== DO WYKONANIA ==
a - W jakim terminie dłużnik jest obowiązany złożyć wniosek o ogłoszenie upadłości według tekstu źródłowego?
b - Wyjaśnij na podstawie tekstu źródłowego, dlaczego roczny termin do wystąpienia z żądaniem orzeczenia zakazu prowadzenia działalności gospodarczej nie może biec od dnia, w którym przestała istnieć podstawa do ogłoszenia upadłości.

== TEKST ŹRÓDŁOWY ==
◇ ◇ ◇ ◇ ◇

Norma stanowiąca, że dłużnik jest obowiązany złożyć wniosek o ogłoszenie
upadłości nie później niż w terminie dwóch tygodni od dnia, w którym wystąpiła
podstawa do ogłoszenia upadłości, nie oznacza, że w czasie jego biegu nie ma
tego obowiązku. Jej funkcja jest inna. Znaczenie terminu dwutygodniowego polega
na tym, że jego zachowanie powoduje wyłączenie odpowiedzialności
odszkodowawczej przewidzianej w art. 21 ust. 3 p.u.n., jak również możliwości
orzeczenia zakazu prowadzenia działalności gospodarczej na podstawie art. 373
ust. pkt 1 p.u.n.
Nie do przyjęcia jest stanowisko, że termin roczny do wystąpienia
z żądaniem orzeczenia zakazu prowadzenia działalności gospodarczej –
w wypadku niezgłoszenia wniosku o ogłoszenie upadłości – miałby biec od dnia,
w którym przestała istnieć podstawa do ogłoszenia upadłości. Z istoty rzeczy
dłużnik nie ma już wtedy obowiązku zgłoszenia wniosku o ogłoszenie upadłości.
Sąd Najwyższy podkreślił, że wykładni językowej nie podważają względy
natury funkcjonalnej. Argument, że dłużnik celowo nie wystąpi w z wnioskiem
o ogłoszenie upadłości, aby w ten sposób doprowadzić do upływu terminu
przewidzianego w art. 377 p.u.n., nie uwzględnia tego, że z wnioskiem o ogłoszenie
upadłości może wystąpić – oprócz dłużnika – każdy wierzyciel. Fakt, że dłużnik nie
złożył wniosku o ogłoszenie upadłości w ciągu roku od wystąpienia podstawy do
jego złożenia, nie oznacza – jeżeli nadal istnieje podstawa do ogłoszenia upadłości
– całkowitego wyłączenia możliwości orzeczenia zakazu prowadzenia działalności
gospodarczej. W takiej sytuacji – na skutek złożenia przez wierzyciela wniosku
5
o ogłoszenie upadłości – znajdzie zastosowanie inny sposób liczenia terminu
określonego w art. 377 p.u.n. (początek biegu terminu wyznacza wówczas dzień
umorzenia bądź zakończenia postępowania upadłościowego albo oddalenia
wniosku na podstawie art. 13 p.u.n.).

◇ ◇ ◇ ◇ ◇

== FRAGMENTY DANYCH ==
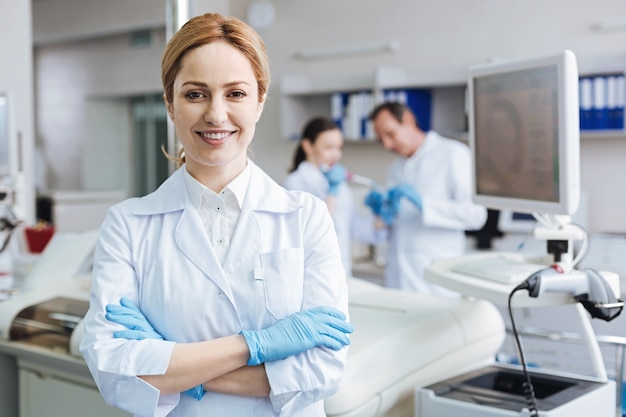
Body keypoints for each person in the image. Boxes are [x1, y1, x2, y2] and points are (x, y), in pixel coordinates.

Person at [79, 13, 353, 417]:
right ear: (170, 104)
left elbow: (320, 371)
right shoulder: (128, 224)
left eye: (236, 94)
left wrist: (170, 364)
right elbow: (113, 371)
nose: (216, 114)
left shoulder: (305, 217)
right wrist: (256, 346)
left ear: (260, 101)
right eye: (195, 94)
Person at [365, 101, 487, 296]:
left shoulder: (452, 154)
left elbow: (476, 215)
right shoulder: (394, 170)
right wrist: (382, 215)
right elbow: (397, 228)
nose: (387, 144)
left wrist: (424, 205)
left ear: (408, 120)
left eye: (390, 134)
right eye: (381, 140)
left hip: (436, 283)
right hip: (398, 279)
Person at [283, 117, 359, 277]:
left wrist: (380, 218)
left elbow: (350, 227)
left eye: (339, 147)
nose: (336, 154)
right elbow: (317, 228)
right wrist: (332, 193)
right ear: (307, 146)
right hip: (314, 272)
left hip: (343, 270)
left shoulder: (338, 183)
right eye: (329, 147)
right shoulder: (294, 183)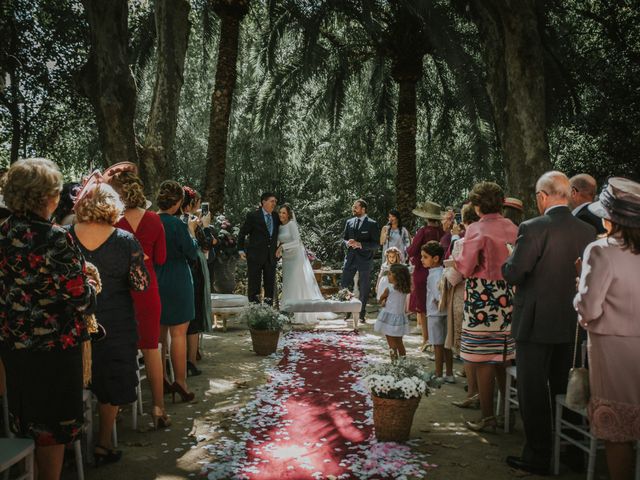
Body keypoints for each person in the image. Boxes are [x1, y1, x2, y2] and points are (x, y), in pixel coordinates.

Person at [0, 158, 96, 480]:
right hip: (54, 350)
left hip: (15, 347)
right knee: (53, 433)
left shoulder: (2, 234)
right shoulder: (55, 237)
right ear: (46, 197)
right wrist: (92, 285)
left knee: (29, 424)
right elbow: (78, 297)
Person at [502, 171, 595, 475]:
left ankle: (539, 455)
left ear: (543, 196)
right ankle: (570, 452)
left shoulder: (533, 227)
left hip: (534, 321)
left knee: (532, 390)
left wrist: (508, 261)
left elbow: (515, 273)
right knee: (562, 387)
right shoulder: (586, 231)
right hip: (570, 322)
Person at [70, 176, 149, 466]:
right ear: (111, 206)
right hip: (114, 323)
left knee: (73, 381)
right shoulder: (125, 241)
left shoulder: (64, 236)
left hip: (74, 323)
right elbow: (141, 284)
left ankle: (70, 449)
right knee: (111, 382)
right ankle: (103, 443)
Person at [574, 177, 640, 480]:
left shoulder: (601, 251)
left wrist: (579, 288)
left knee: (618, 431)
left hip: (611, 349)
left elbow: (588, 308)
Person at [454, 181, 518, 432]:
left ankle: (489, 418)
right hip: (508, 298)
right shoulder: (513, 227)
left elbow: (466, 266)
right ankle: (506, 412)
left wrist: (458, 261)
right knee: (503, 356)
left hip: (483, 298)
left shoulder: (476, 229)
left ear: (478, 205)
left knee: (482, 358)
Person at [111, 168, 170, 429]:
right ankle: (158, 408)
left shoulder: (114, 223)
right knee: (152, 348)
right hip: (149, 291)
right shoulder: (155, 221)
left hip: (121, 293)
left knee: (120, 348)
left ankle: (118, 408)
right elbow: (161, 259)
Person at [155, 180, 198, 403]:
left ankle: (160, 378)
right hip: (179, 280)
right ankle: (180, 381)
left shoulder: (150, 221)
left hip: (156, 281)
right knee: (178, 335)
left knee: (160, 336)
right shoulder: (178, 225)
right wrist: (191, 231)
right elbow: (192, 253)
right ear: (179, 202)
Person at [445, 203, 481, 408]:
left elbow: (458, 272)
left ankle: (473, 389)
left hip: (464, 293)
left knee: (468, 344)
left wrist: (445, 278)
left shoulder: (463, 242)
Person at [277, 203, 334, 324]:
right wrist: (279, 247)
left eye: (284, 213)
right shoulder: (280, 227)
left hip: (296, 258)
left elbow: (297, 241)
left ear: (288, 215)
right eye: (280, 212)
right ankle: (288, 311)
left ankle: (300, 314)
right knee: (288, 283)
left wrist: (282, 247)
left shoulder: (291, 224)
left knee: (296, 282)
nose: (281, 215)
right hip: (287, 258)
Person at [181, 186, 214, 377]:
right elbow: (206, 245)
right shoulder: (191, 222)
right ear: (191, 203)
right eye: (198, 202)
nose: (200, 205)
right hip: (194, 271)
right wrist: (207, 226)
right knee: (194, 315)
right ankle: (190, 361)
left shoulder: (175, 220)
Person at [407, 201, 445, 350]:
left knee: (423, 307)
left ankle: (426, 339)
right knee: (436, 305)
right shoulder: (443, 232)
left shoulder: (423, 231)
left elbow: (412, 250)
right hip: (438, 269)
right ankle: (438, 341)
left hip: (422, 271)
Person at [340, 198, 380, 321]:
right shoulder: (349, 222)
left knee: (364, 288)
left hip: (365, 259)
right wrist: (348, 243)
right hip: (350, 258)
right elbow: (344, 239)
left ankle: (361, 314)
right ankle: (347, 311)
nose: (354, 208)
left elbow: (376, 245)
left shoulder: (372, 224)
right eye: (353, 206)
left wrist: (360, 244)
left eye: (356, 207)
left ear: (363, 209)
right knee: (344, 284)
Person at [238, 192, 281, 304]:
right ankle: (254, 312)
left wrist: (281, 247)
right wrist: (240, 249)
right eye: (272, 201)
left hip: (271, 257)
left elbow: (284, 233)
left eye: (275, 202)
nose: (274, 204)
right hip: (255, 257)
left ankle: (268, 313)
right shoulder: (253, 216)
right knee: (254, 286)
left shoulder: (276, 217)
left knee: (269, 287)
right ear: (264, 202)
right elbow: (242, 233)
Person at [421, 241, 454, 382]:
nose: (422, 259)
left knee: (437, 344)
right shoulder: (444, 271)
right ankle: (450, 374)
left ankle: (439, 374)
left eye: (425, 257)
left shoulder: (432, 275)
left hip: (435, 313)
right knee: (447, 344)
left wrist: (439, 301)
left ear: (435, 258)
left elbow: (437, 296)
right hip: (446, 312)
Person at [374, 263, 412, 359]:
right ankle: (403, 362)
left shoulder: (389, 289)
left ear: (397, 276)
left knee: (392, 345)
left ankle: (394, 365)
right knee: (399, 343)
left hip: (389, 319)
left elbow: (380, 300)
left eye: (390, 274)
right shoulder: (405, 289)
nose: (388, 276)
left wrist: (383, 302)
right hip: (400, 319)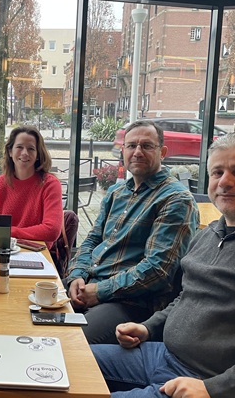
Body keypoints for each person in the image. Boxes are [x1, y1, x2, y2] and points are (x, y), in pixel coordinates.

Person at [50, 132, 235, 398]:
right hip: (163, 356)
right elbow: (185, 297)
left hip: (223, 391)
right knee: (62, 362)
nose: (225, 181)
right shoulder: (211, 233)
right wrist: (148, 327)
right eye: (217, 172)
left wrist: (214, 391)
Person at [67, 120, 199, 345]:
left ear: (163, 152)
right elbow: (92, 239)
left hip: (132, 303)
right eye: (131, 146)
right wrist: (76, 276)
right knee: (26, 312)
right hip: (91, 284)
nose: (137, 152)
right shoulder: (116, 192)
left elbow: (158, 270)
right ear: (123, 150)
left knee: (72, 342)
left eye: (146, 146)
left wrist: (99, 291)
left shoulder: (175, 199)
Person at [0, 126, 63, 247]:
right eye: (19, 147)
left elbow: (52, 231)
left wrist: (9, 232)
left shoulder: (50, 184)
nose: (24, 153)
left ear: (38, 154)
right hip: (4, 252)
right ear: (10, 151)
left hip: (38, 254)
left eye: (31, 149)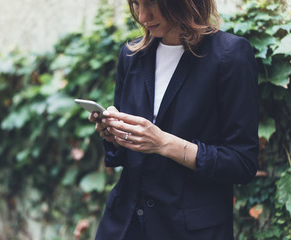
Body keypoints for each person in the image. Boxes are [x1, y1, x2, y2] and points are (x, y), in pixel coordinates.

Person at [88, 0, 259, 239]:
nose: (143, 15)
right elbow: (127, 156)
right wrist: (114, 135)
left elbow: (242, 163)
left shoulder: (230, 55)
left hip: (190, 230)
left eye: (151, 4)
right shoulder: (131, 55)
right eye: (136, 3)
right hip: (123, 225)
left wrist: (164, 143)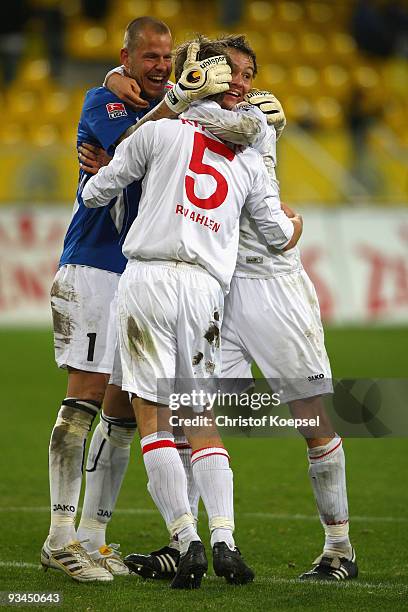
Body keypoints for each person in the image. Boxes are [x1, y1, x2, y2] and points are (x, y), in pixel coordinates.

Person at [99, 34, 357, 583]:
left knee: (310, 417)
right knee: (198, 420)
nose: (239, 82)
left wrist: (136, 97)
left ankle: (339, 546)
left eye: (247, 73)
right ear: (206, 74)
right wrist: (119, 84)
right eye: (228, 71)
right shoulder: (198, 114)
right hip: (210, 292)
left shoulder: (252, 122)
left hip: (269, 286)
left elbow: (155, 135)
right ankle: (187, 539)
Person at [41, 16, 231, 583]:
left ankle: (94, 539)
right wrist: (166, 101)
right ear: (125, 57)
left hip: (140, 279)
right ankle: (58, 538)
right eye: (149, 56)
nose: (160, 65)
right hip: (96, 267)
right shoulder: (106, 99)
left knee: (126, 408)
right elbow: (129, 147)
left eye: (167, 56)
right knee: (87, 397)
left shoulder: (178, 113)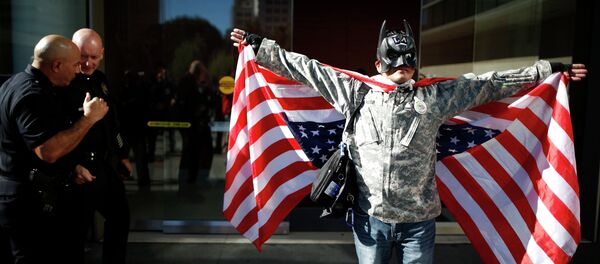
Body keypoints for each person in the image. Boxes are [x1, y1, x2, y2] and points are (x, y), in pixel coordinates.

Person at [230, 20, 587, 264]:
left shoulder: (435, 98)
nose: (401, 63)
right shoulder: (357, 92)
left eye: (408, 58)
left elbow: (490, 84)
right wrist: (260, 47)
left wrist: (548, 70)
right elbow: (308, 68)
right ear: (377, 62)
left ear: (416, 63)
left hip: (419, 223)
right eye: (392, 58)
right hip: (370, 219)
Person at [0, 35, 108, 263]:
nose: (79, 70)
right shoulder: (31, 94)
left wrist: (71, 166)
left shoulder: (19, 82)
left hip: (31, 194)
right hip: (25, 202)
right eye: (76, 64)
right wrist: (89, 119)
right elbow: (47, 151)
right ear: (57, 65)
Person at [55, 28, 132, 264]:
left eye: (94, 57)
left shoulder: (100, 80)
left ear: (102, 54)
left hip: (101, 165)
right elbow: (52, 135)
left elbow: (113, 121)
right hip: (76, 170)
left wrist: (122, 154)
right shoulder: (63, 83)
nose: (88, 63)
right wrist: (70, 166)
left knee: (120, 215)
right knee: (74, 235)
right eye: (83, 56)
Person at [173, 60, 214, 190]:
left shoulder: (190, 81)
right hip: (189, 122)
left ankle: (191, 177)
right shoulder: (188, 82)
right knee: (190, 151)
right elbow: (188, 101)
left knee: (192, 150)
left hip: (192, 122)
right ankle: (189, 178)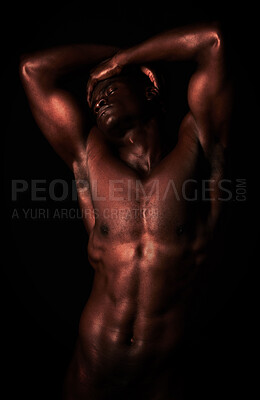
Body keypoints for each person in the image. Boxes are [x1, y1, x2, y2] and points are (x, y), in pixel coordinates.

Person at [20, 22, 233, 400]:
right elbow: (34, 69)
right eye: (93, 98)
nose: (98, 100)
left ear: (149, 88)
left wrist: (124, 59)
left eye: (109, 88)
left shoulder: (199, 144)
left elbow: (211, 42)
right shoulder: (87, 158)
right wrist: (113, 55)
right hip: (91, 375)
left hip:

◇ ◇ ◇ ◇ ◇

== ODPOWIEDZI DO ĆWICZENIA ==
a - Nie później niż w terminie dwóch tygodni od dnia, w którym wystąpiła podstawa do ogłoszenia upadłości.

b - Takie stanowisko jest nie do przyjęcia, ponieważ z istoty rzeczy dłużnik nie ma już wtedy obowiązku zgłoszenia wniosku o ogłoszenie upadłości.